As I was saying before, conceptnet5.db.query isn't really an API, it's just a part of the ConceptNet code. I didn't design it as a well-specified thing for other people to use. If I significantly change the underlying ConceptNet database, my aim will be to keep the Web API the same as much as possible, even though the entirety of conceptnet.db might change, as it did in 5.2, 5.3, and 5.4.

What is the code doing for you that the API wasn't?

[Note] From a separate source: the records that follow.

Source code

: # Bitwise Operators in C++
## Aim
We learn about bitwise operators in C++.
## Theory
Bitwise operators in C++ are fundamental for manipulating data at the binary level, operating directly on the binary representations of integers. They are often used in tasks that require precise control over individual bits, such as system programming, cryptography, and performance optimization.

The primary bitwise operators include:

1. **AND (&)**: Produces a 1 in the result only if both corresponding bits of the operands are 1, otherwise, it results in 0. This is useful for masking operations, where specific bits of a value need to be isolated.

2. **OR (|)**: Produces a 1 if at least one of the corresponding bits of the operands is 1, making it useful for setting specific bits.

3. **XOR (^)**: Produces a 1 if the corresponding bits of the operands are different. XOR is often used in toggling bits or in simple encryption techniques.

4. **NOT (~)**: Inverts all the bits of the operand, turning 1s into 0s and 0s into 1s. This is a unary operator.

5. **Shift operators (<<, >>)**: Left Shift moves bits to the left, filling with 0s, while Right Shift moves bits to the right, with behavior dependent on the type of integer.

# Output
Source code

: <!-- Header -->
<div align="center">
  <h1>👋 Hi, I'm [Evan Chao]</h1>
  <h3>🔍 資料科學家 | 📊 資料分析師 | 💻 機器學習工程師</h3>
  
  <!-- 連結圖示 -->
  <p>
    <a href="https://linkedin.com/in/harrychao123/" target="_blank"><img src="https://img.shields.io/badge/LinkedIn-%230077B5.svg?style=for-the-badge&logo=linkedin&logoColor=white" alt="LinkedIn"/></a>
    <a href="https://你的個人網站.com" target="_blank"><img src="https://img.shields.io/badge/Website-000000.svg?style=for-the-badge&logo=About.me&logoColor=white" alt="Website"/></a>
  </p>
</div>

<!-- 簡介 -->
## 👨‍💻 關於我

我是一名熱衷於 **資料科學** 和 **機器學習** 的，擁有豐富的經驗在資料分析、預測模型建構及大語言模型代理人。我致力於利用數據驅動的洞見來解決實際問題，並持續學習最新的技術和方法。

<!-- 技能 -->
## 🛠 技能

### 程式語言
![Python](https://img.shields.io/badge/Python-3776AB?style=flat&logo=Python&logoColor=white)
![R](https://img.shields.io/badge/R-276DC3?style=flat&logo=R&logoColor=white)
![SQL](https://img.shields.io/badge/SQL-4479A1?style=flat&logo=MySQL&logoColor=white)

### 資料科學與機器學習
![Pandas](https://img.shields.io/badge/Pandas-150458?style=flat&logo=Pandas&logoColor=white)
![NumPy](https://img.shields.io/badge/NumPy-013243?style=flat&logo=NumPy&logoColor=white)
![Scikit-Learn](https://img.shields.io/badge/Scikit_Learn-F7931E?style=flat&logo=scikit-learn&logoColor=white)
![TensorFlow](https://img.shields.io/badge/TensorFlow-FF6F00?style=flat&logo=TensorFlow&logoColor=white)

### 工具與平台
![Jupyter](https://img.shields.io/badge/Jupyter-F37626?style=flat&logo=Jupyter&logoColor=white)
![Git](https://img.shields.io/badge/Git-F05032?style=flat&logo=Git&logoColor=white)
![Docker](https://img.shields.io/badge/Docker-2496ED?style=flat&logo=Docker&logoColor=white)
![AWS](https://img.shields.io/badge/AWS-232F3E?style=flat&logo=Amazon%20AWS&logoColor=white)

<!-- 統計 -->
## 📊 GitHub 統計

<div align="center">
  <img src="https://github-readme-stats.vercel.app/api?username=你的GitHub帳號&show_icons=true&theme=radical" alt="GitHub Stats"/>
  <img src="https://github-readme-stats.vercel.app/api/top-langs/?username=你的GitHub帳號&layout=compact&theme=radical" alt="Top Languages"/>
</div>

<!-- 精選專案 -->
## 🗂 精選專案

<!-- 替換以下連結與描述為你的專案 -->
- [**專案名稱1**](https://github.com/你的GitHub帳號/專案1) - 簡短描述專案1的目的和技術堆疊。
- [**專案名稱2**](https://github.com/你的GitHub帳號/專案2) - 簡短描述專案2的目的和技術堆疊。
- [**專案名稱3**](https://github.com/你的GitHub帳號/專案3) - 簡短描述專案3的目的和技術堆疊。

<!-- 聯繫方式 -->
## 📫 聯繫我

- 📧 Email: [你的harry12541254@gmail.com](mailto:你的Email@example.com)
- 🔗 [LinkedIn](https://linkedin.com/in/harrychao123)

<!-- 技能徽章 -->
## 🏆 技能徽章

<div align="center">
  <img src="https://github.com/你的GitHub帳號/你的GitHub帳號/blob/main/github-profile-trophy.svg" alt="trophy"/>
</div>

mrmechko commented 7 years ago

@rspeer that's exactly right. I can now use conceptnet5.db.query from outside Docker. Initially I actually couldn't figure out how to expose the web api through Docker (new to this stuff). I don't think it provides anything that the web api itself doesn't.

One small thing I've noticed is that there doesn't seem to be any pagination directly from python (or maybe I haven't inspected any large enough queries).

EnricoBeltramo commented 7 years ago

@rspeer Sure: the web interface is fully complete. My question was only because I noticed that the queries are very slow on my PC and I figured that using directly the api I should have a little improvement of speed. Anyway I'm already inspecting the api in order to understand all the dababase relations. Thank you very much for your support!

rspeer commented 7 years ago

I'd like to emphasize once again that conceptnet5.db.query is not an API, but I can see there are reasons why the Docker container should make the DB available on some port outside the container, so I'll implement that suggestion in a later release.